Here is a picture from a project I did a few years ago:
manybells.png
Might be from 2009 or 2010.
The measurements without "adams" in them were done by some very knowledgeable people for whom I have great respect. The measurements with "adams" were done using a reference grid and digital camera with a quite long optical zoom. I have a 9 page PDF describing the method, and PDF for printing off the grid. It involves using the GNU Image Manipulation Program (GIMP) to count pixels to get external bell measurements within a few thousandths of an inch, assuming very careful setup to avoid known sources of error.
It also involves characterizing the curve made by the bell flare. In "Fundamentals of Musical Acoustics" by A. H. Benade, section 20.5 covers "Musically Useful Shapes: The Flaring and Conical Families of Brasses." Within this section, Benade provide this equation:
D = B/(y+y0)m
which characterizes the diameter D of the bell flare at any distance y from the large end of the bell.
This equation is not easy to rearrange to solve for "m." Spreadsheets like LibreOffice Calc or programming languages make it possible to solve this by iteratively substituting different values for the other parameters until things match up. I have a worksheet for this. It is not fun to use. But given a relatively few points along a curve, it does a very nice job of providing a single, unique identifying parameter for the curve.
You will note I have not attached the either the PDFs or workbook to this post. I feel I have good reason for not doing so. If I read Benade correctly, these curves are very good at identifying the gross tonal differences between trumpets, horns, and trombones (for example.) They are not so good ON THEIR OWN for determining how a specific trombone will sound.
For example, the bright green trace for the Duo Gravis lies closer to the Stearn Fuchs than anything else. The Sandhagen 70h is MUCH further from the Stearn Fuchs. Yet I'm CERTAIN we could all hear clear differences between the Fuchs and the Duo Gravis. I'm willing to bet we would rank the Sandhagen 70h as being closer to the Fuchs than the Duo Gravis.

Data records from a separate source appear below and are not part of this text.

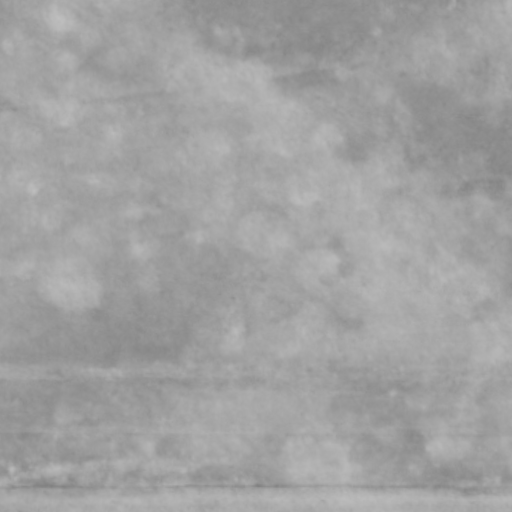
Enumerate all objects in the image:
road: (256, 480)
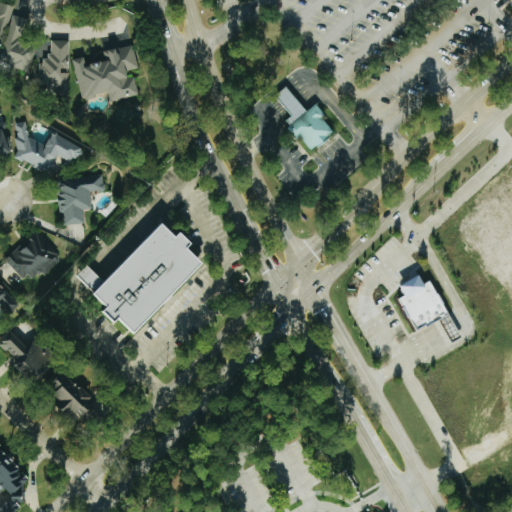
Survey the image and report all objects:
building: (511, 1)
road: (234, 9)
building: (19, 10)
road: (308, 13)
road: (498, 15)
road: (232, 22)
road: (341, 25)
road: (161, 26)
road: (64, 31)
road: (382, 39)
building: (14, 40)
road: (185, 45)
road: (314, 52)
building: (57, 68)
road: (402, 68)
building: (110, 75)
road: (444, 78)
road: (313, 82)
road: (452, 89)
road: (498, 115)
building: (307, 121)
road: (434, 128)
road: (236, 133)
road: (198, 135)
road: (256, 143)
road: (393, 143)
building: (4, 145)
road: (462, 147)
building: (45, 150)
road: (312, 181)
road: (477, 182)
building: (79, 196)
road: (4, 206)
road: (154, 216)
road: (404, 223)
road: (376, 226)
road: (329, 230)
road: (253, 251)
building: (34, 258)
traffic signals: (300, 260)
road: (307, 274)
building: (152, 279)
road: (90, 280)
road: (445, 283)
traffic signals: (271, 286)
traffic signals: (315, 288)
road: (366, 293)
road: (75, 295)
road: (199, 299)
road: (279, 300)
road: (301, 301)
building: (7, 302)
building: (429, 307)
traffic signals: (287, 314)
road: (273, 328)
road: (337, 329)
road: (451, 331)
road: (103, 336)
road: (446, 346)
road: (421, 349)
building: (30, 356)
road: (318, 367)
road: (190, 369)
road: (384, 372)
building: (76, 399)
road: (182, 423)
road: (394, 428)
road: (438, 429)
road: (275, 443)
road: (52, 453)
road: (373, 461)
building: (12, 481)
road: (412, 494)
road: (67, 496)
road: (377, 497)
road: (436, 498)
road: (100, 507)
road: (399, 507)
road: (356, 508)
road: (308, 509)
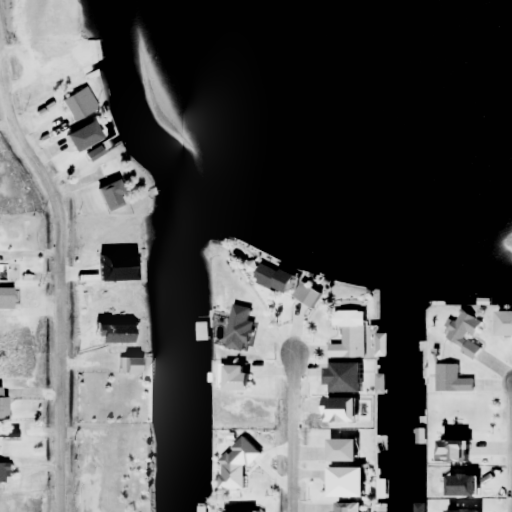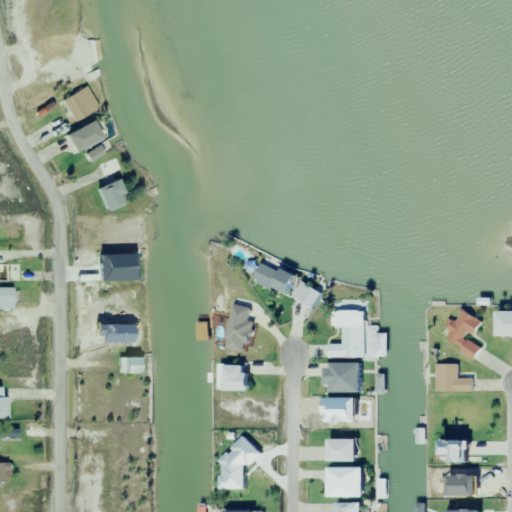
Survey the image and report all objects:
building: (68, 63)
building: (52, 129)
building: (79, 136)
building: (108, 167)
building: (105, 195)
building: (272, 278)
road: (56, 293)
building: (305, 295)
building: (502, 323)
building: (463, 333)
building: (348, 334)
building: (126, 365)
building: (232, 377)
building: (449, 379)
building: (2, 408)
road: (289, 431)
building: (137, 446)
building: (339, 449)
building: (449, 450)
building: (2, 472)
building: (236, 478)
building: (342, 482)
building: (344, 507)
building: (236, 511)
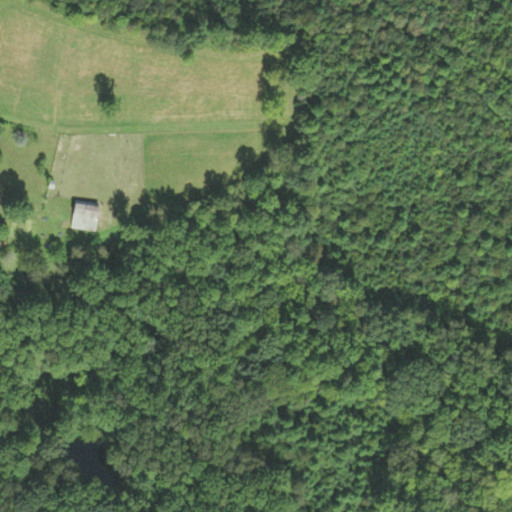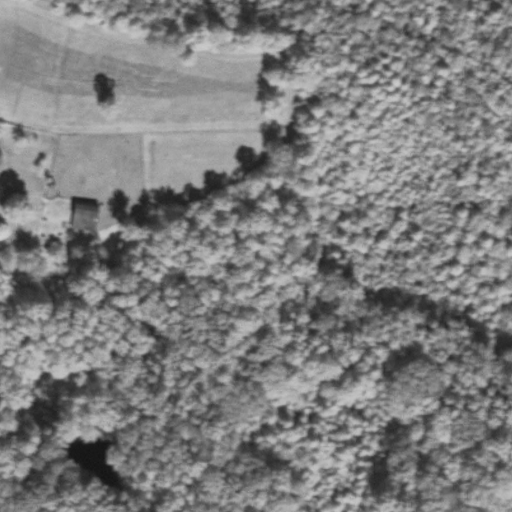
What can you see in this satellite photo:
building: (84, 216)
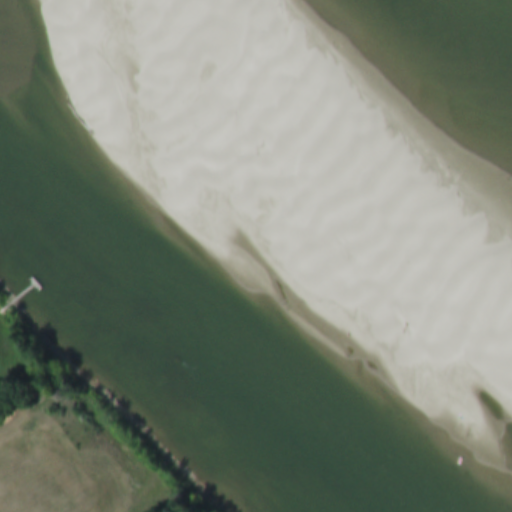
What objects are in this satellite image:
river: (500, 31)
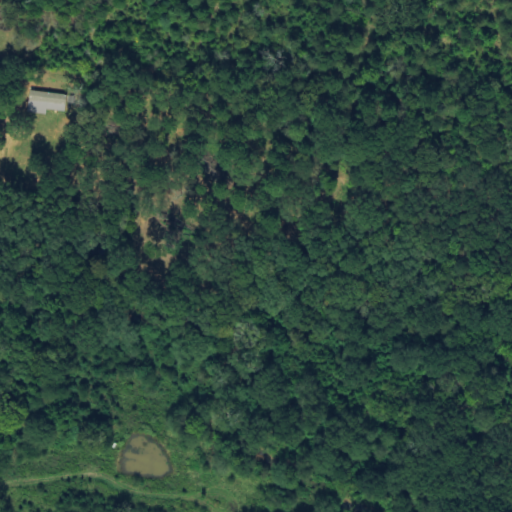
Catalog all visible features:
building: (44, 103)
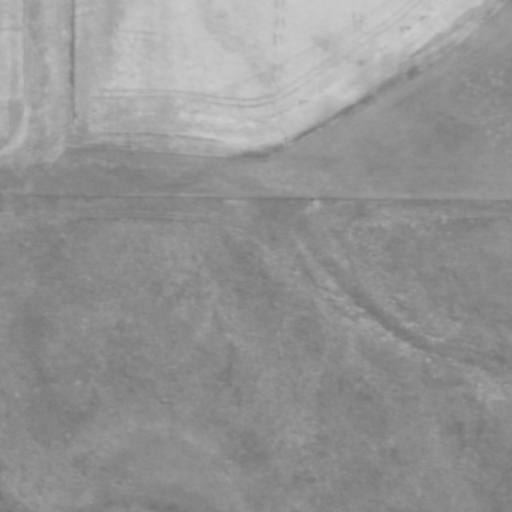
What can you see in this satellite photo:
crop: (240, 60)
crop: (8, 66)
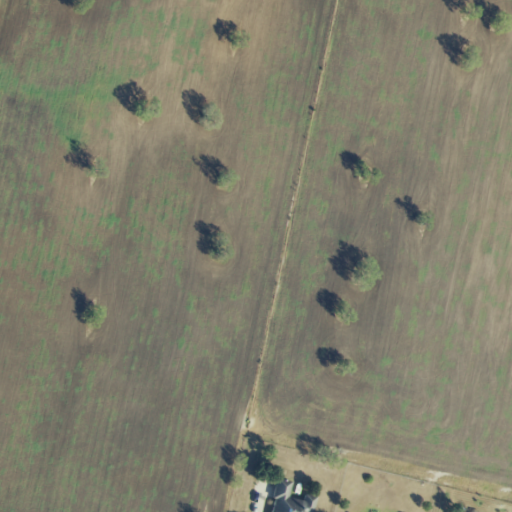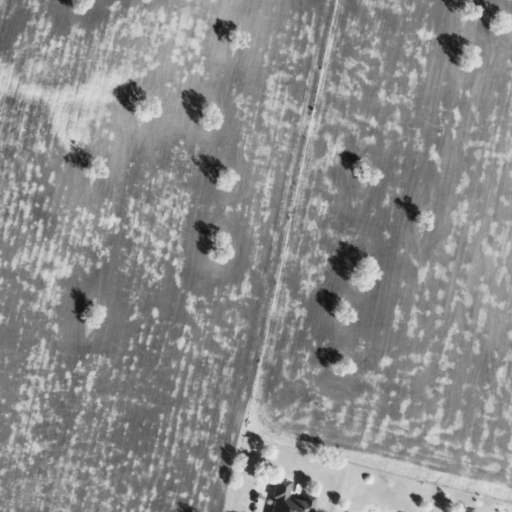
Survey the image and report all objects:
building: (288, 500)
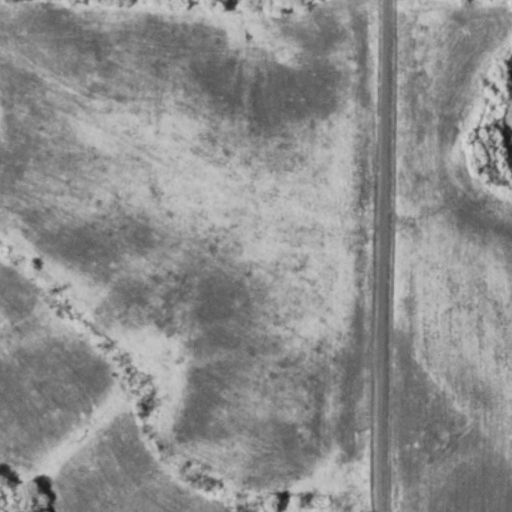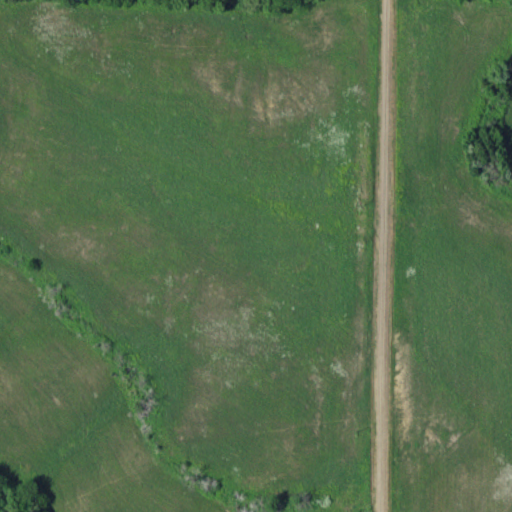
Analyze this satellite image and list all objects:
road: (381, 256)
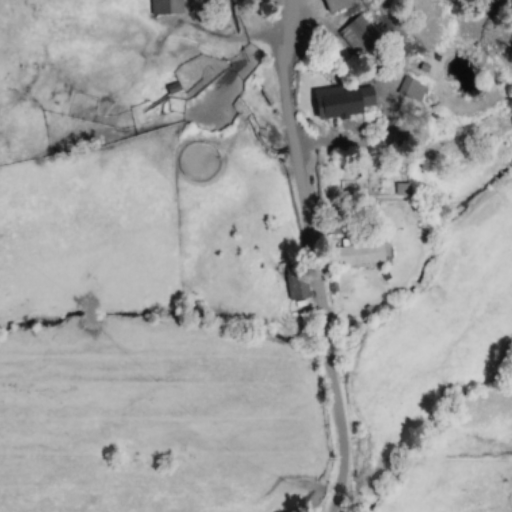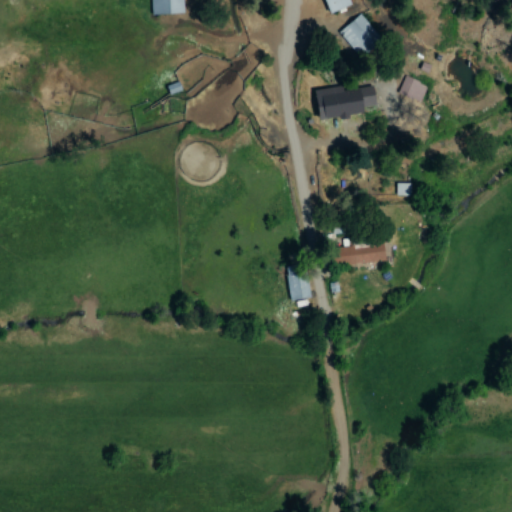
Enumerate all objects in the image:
road: (319, 255)
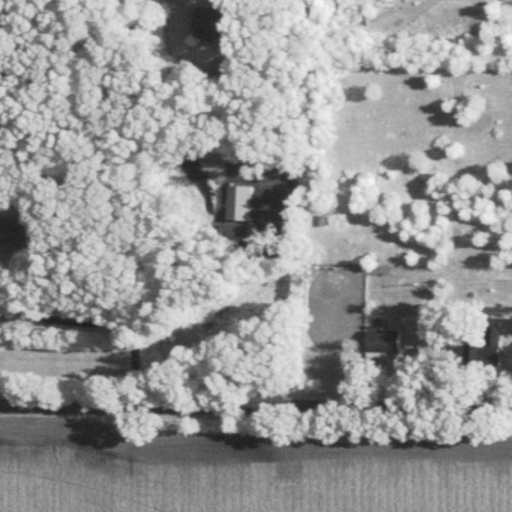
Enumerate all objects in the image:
building: (447, 4)
building: (214, 24)
building: (241, 200)
building: (242, 200)
building: (324, 218)
road: (290, 227)
road: (100, 321)
building: (385, 339)
building: (385, 339)
building: (491, 340)
building: (490, 342)
road: (255, 406)
crop: (252, 470)
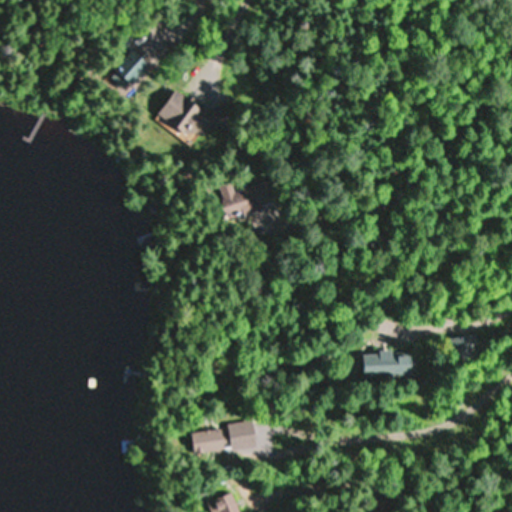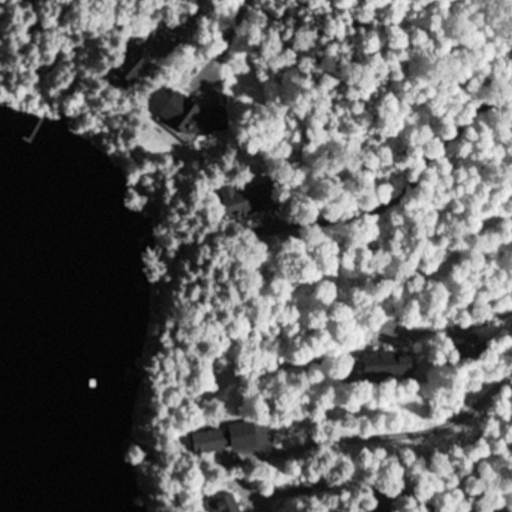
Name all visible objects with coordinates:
building: (185, 119)
building: (241, 200)
building: (464, 347)
building: (378, 363)
building: (206, 440)
building: (222, 503)
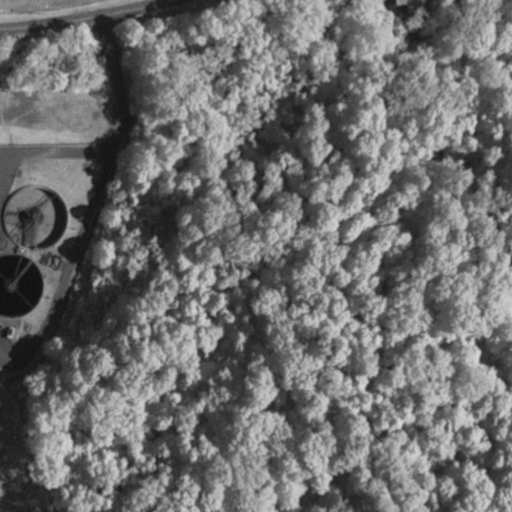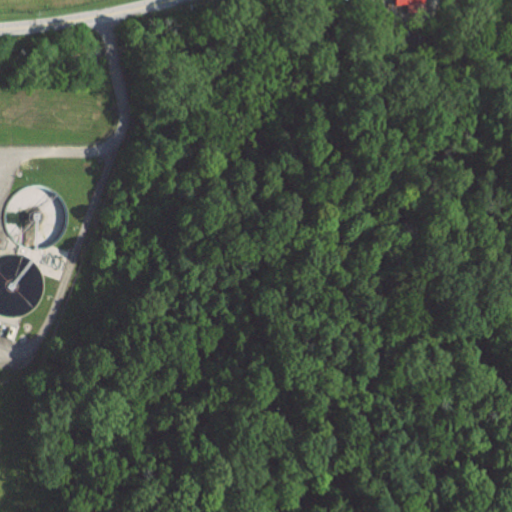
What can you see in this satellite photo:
building: (407, 3)
road: (83, 19)
road: (125, 141)
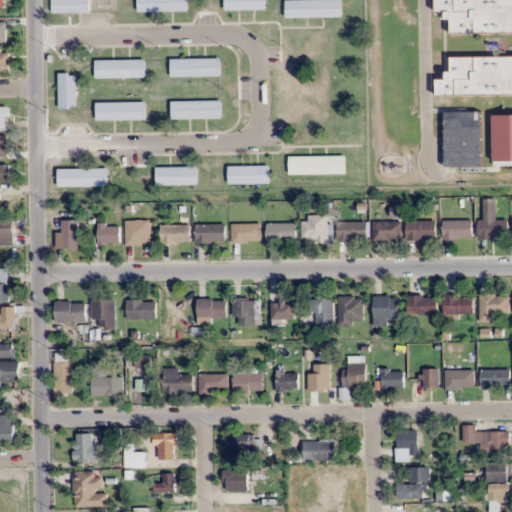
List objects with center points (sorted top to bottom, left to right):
building: (244, 4)
building: (244, 4)
building: (70, 5)
building: (70, 5)
building: (162, 5)
building: (162, 5)
building: (313, 8)
building: (313, 8)
building: (2, 33)
building: (3, 59)
building: (481, 63)
building: (195, 66)
building: (195, 66)
building: (120, 67)
building: (120, 68)
road: (17, 88)
road: (256, 88)
building: (67, 89)
building: (67, 90)
building: (195, 109)
building: (195, 109)
building: (120, 110)
building: (120, 111)
building: (3, 116)
building: (472, 133)
building: (5, 146)
building: (473, 154)
building: (316, 164)
building: (316, 164)
building: (5, 173)
building: (247, 174)
building: (248, 174)
building: (176, 175)
building: (176, 175)
building: (82, 176)
building: (82, 177)
building: (491, 222)
building: (315, 227)
building: (457, 228)
building: (351, 230)
building: (386, 230)
building: (422, 230)
building: (6, 231)
building: (137, 231)
building: (281, 231)
building: (246, 232)
building: (108, 233)
building: (175, 233)
building: (210, 233)
building: (67, 234)
road: (36, 256)
road: (274, 272)
building: (4, 284)
building: (494, 303)
building: (422, 304)
building: (458, 304)
building: (211, 308)
building: (141, 309)
building: (386, 309)
building: (247, 310)
building: (350, 310)
building: (70, 311)
building: (323, 311)
building: (104, 312)
building: (7, 317)
building: (6, 350)
building: (9, 371)
building: (354, 375)
building: (63, 377)
building: (319, 377)
building: (430, 378)
building: (494, 378)
building: (392, 379)
building: (459, 379)
building: (287, 380)
building: (104, 381)
building: (177, 381)
building: (248, 381)
building: (214, 383)
road: (276, 414)
building: (6, 428)
building: (469, 433)
building: (408, 440)
building: (495, 440)
building: (165, 446)
building: (86, 447)
building: (320, 450)
road: (19, 458)
building: (135, 458)
road: (371, 462)
road: (203, 464)
building: (497, 471)
building: (235, 480)
building: (166, 483)
building: (415, 484)
building: (87, 490)
building: (501, 494)
building: (140, 509)
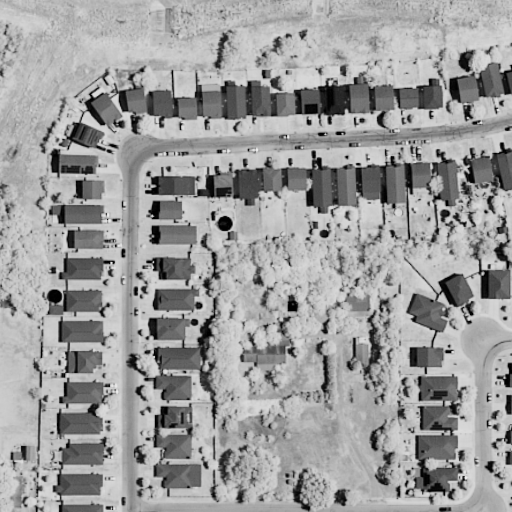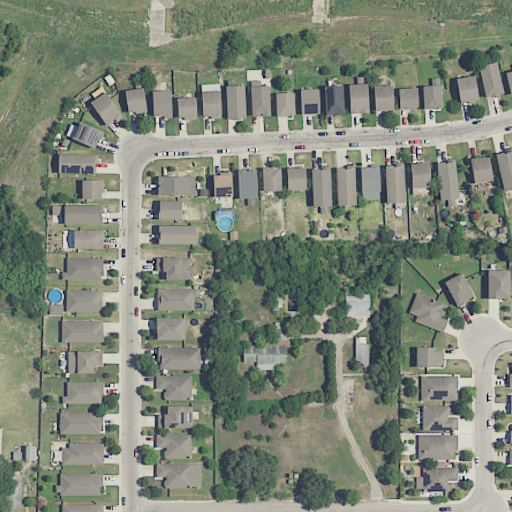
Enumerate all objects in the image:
building: (490, 80)
building: (509, 81)
building: (467, 89)
building: (432, 97)
building: (358, 98)
building: (383, 98)
building: (407, 98)
building: (135, 100)
building: (334, 100)
building: (260, 101)
building: (235, 102)
building: (309, 102)
building: (161, 103)
building: (211, 104)
building: (285, 104)
building: (186, 108)
building: (106, 109)
building: (87, 135)
road: (322, 141)
building: (77, 164)
building: (505, 170)
building: (481, 173)
building: (420, 175)
building: (271, 179)
building: (296, 179)
building: (447, 181)
building: (370, 183)
building: (247, 184)
building: (394, 184)
building: (222, 185)
building: (173, 186)
building: (345, 186)
building: (320, 188)
building: (92, 190)
building: (170, 210)
building: (83, 214)
building: (177, 234)
building: (88, 239)
building: (175, 268)
building: (84, 269)
building: (498, 284)
building: (459, 289)
building: (175, 299)
building: (83, 301)
building: (357, 304)
building: (56, 310)
building: (428, 312)
building: (171, 329)
building: (82, 331)
building: (281, 331)
road: (131, 332)
road: (499, 340)
building: (361, 354)
building: (265, 356)
building: (429, 357)
building: (179, 358)
building: (83, 361)
building: (511, 375)
building: (174, 387)
building: (439, 388)
building: (84, 393)
building: (510, 404)
building: (175, 418)
building: (438, 419)
building: (80, 423)
road: (486, 426)
road: (347, 427)
building: (511, 433)
building: (174, 445)
building: (436, 447)
building: (29, 453)
building: (82, 454)
building: (510, 457)
building: (180, 475)
building: (436, 479)
building: (79, 484)
building: (12, 492)
building: (82, 508)
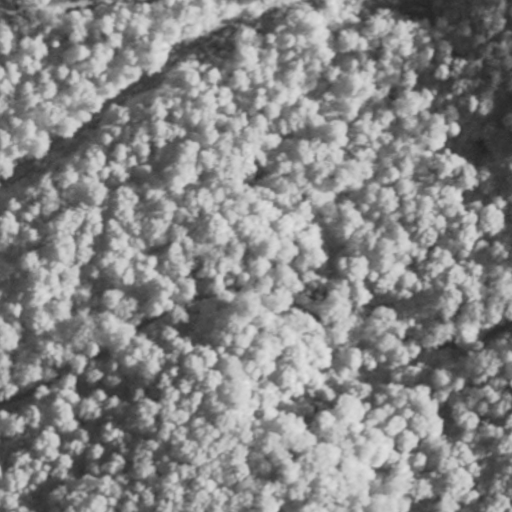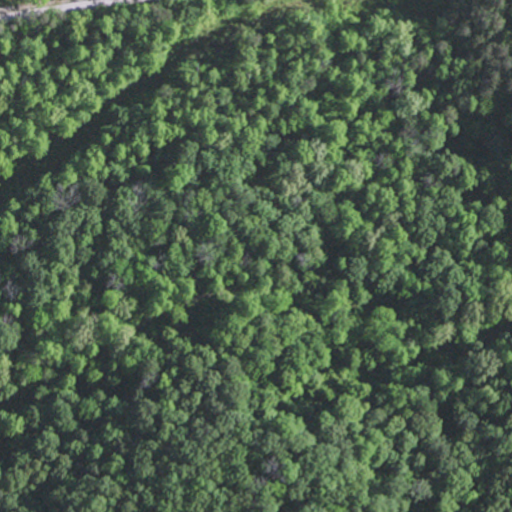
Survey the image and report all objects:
road: (77, 6)
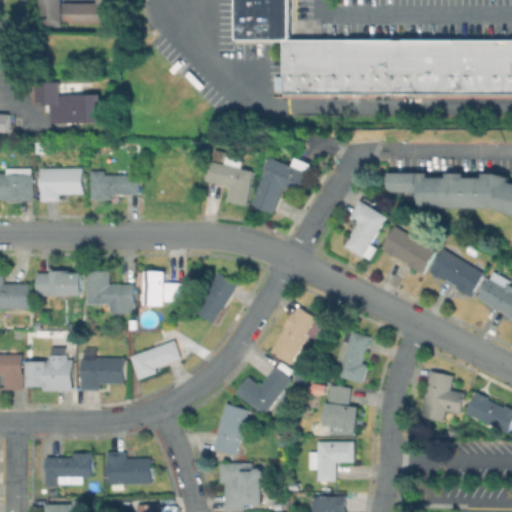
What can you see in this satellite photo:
building: (263, 4)
building: (78, 11)
road: (410, 13)
building: (75, 14)
parking lot: (409, 16)
building: (263, 23)
building: (377, 58)
parking lot: (222, 59)
building: (402, 64)
building: (465, 64)
building: (306, 65)
building: (336, 65)
building: (351, 65)
building: (365, 65)
building: (379, 65)
building: (70, 103)
building: (79, 106)
road: (310, 112)
building: (4, 121)
building: (5, 121)
road: (435, 150)
building: (234, 175)
building: (232, 178)
building: (61, 181)
building: (64, 181)
building: (280, 181)
building: (283, 182)
building: (16, 183)
building: (18, 183)
building: (113, 184)
building: (116, 184)
building: (457, 188)
building: (456, 191)
building: (369, 227)
building: (366, 228)
road: (268, 248)
building: (409, 248)
building: (412, 248)
building: (457, 270)
building: (460, 270)
building: (59, 282)
building: (63, 282)
building: (159, 287)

I pick this particular example because those two boundary shapes have tuning in the slide. This has a very significant impact on how far the taper of the bell reaches before any acoustic disturbances to the waveform. But this also introduces very significant sound modification in the mass and resonance of the main slide.
So my bottom line is this: it is easy to get all wrapped up in this one component of the system and still not get much closer to much of a sound characterization.
Most of the progress I've seen on this front is still pretty experimental. A member of "The Trombone Forum" did some remarkable work, touched on in this link:
https://www.science20.com/news_articles ... st_century
You can use Dr. Braden's name to find some other interesting work. You can alse search for this paper: "Acoustic pulse reflectometry for the measurement of musical wind instruments" by David Brian Sharp.
This paper might be closer to what you are interested in: "NON-LINEAR PROPAGATION CHARACTERISTICS IN THE EVOLUTION OF BRASS MUSICAL INSTRUMENT DESIGN" by Myers, Gilbert, Pyle, and Campbell.
For me the biggest selling point of the above two papers is that they deal with the entire instrument hardware system. These help explain why adding an in-line 2nd valve can make a horn sound and feel very different. Pulse reflectometry sounds exotic (at least to me.) But keep in mind that the same basic ideas are used to allow a cell phone to measure projectile velocities. If the demand arises it is only a matter of time before "good enough" consumer apps using low cost microphones and sound sources make it possible to do this at home.
BTW: on the bell measurement: the non-adams values were taken inside the bell. My measurements were taken outside, then adjusted for the average thickness of the bell. Of course, such adjustments are fraught with error sources. For one thing, there is not law of physics that says a piece of metal being spun on a mandrel will spin EXACTLY down onto the mandrel, or at the same thickness. For another, as the bell flares out, the added diameter of, say, .020" of metal runs into some interesting trigonometry and adds more and more than .020" to the outer diameter.
Good luck with your quest quantifying tonal characterization!